En Colombia la figura presidencial -quien sea que la ocupe- se asemeja a la de un monarca por 4 años. Dispone de la ingente cantidad de 500 billones de pesos cada anualidad para distribuirlos, con ciertos márgenes, a su real saber y entender; incide de manera directa o indirecta sobre una nómina de 1.3 millones de empleados públicos y una cifra aún no determinada de contratistas y empleados indirectos y decide sobre aspectos tan sensibles como las políticas públicas, los nombramientos en los cargos clave y la formulación del Plan Nacional de Desarrollo.
Ahora que algunos ondean las banderas de una eventual Constituyente -que en el contexto actual es peligrosa e innecesaria- sí conviene analizar aquellos aspectos que, en lugar de aumentar las competencias a las entidades de Gobierno que ya las ostentan, sirvan para regular el equilibrio armónico que debe existir entre las ramas del poder público. Varios aspectos merecen mencionarse.

| MATERIAL PROPORCIONADO |
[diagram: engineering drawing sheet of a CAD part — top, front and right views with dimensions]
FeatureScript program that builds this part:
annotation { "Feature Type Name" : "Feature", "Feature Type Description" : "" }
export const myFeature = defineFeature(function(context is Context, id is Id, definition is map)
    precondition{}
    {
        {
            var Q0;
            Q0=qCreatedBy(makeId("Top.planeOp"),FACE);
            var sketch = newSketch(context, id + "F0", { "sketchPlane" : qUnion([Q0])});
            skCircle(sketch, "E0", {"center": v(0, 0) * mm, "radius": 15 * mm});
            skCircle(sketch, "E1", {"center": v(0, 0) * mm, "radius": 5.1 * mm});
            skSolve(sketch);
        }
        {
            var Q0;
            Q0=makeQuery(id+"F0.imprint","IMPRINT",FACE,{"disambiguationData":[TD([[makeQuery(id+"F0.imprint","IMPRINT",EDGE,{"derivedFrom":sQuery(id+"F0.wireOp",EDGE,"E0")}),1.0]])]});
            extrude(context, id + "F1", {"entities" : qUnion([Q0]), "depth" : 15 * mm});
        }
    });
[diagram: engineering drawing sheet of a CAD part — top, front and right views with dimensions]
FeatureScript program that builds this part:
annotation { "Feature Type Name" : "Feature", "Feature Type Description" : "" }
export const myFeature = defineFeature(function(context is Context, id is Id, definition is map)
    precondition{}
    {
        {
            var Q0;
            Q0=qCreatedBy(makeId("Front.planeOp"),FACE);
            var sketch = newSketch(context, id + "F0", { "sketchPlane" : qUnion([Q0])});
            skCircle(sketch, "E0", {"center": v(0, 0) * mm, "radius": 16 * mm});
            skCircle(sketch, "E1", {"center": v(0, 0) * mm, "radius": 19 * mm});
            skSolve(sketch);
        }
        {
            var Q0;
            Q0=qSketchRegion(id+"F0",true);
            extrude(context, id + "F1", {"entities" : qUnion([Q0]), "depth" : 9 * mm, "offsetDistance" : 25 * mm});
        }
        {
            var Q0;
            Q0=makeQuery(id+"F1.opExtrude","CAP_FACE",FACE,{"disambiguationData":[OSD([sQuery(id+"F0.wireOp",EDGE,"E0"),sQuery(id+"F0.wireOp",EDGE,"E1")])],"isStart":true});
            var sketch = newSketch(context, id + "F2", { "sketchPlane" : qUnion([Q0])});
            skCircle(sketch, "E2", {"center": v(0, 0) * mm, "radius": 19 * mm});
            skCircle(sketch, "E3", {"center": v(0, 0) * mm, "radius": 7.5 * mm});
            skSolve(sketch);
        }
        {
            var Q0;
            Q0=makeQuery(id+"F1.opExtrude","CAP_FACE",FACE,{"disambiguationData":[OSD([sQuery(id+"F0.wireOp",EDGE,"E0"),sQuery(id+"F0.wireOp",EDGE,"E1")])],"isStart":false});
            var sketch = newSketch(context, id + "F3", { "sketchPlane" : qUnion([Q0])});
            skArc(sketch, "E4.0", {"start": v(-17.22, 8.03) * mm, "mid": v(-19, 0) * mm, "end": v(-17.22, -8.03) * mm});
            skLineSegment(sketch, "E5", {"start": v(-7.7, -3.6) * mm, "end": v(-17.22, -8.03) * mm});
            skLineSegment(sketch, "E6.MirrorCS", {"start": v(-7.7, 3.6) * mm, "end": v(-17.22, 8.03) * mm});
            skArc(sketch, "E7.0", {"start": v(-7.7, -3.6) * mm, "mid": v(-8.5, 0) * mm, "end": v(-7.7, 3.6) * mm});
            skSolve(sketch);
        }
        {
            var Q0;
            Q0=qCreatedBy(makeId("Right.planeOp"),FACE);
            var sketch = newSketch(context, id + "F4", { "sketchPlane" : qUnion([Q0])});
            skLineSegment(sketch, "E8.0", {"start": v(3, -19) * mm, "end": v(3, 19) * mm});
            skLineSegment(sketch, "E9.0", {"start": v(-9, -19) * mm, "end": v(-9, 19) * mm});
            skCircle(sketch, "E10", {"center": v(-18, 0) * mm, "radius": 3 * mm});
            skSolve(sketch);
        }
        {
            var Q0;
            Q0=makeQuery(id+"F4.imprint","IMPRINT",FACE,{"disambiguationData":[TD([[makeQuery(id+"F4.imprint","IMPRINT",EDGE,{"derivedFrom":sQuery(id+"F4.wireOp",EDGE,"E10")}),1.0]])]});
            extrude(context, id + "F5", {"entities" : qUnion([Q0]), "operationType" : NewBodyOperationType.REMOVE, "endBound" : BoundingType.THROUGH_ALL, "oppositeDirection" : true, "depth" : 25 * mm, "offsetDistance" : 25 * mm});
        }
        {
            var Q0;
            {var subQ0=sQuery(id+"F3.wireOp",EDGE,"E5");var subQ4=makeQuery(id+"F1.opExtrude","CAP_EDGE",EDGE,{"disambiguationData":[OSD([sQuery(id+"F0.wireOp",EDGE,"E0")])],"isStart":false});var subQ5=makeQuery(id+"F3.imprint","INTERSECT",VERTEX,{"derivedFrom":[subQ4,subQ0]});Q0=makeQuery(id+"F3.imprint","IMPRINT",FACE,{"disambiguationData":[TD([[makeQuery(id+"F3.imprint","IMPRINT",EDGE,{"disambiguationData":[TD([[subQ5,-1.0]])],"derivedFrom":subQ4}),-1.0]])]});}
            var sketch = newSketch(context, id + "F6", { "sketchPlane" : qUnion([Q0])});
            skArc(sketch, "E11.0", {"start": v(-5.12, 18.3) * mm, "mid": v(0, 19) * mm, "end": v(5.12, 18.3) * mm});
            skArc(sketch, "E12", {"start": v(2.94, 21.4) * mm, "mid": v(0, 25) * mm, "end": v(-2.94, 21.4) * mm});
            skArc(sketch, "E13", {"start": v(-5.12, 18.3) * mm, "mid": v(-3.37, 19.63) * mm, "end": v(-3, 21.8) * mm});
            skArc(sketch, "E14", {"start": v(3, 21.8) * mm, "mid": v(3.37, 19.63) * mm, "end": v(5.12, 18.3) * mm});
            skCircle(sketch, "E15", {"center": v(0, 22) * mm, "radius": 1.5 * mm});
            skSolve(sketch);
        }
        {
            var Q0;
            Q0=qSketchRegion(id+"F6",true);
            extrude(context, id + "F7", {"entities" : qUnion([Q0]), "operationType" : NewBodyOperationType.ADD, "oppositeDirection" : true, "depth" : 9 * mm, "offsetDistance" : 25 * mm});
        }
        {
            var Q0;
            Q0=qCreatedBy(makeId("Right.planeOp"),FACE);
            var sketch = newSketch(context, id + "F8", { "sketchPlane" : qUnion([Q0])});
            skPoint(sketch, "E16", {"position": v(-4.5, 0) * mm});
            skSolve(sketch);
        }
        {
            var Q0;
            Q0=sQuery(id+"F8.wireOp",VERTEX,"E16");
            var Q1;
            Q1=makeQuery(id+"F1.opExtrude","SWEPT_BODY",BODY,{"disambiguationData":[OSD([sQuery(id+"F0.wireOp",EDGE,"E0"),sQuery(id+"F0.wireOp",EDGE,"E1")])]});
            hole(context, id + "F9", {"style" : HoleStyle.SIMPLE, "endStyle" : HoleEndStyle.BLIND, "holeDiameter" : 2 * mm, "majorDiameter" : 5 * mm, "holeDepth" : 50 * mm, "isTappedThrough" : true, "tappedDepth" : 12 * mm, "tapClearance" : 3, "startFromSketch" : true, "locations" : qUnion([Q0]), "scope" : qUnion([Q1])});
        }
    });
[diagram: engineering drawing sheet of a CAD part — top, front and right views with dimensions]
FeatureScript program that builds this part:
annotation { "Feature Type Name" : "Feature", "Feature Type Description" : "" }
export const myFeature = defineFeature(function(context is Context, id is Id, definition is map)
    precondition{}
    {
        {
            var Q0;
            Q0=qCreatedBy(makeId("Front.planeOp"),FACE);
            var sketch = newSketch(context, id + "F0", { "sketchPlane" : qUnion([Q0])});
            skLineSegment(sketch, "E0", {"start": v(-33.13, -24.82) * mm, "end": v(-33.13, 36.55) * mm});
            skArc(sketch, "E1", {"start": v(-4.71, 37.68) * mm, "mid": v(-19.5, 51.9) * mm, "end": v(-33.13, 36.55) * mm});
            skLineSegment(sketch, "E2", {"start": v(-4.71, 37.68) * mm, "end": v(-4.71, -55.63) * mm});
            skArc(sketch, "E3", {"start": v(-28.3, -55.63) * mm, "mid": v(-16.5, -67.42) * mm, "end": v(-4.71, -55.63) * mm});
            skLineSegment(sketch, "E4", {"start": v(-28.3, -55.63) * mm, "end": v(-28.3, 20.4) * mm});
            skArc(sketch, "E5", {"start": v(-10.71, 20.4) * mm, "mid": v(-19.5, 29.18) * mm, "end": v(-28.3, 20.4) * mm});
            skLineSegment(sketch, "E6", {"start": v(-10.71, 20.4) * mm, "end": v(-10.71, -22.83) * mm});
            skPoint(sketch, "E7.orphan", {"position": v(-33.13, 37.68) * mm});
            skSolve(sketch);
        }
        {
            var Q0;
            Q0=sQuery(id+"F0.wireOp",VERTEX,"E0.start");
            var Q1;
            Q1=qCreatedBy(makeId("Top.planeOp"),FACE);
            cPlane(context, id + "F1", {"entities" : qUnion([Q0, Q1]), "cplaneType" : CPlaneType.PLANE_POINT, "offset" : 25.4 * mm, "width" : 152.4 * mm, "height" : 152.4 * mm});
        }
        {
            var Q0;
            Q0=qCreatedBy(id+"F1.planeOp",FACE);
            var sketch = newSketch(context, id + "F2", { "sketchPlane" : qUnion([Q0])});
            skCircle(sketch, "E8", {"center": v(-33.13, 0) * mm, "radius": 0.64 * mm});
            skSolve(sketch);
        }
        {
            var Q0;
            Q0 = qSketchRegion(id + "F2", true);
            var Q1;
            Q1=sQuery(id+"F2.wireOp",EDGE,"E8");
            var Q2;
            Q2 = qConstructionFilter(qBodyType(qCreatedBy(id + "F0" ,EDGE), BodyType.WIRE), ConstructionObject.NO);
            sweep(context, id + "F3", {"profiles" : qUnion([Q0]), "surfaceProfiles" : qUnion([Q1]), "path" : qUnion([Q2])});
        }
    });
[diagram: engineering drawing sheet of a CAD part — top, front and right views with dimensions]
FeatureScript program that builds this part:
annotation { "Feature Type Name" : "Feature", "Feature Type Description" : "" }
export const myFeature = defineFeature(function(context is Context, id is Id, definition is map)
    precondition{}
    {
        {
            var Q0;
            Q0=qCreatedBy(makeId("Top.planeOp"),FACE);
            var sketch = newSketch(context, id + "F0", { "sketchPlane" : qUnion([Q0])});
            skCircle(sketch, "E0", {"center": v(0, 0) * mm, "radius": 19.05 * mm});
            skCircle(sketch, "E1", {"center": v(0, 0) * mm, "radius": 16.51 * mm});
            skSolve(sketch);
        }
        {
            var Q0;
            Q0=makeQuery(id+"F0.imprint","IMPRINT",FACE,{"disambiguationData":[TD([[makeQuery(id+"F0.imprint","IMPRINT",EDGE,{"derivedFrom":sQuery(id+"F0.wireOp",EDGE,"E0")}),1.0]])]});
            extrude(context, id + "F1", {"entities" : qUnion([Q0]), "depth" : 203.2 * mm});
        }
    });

| ORDEN DE TRABAJO 1 |
Según el fragmento, ¿de cuántos empleados públicos se compone la nómina sobre la que incide el presidente?
| ORDEN DE TRABAJO 2 |
Indica si cada una de estas afirmaciones concuerda con el fragmento y cita las palabras exactas que lo deciden: (a) El presidente dispone de 500 billones de pesos cada año. (b) En el contexto actual, una Constituyente se considera necesaria. (c) La figura presidencial se asemeja a la de un monarca por seis años.
El material no tiene relación con el fragmento.

| RESPUESTA 1 |
De 1.3 millones de empleados públicos.

| RESPUESTA 2 |
(a) Sí: "Dispone de la ingente cantidad de 500 billones de pesos cada anualidad".
(b) No: "que en el contexto actual es peligrosa e innecesaria".
(c) No: "se asemeja a la de un monarca por 4 años".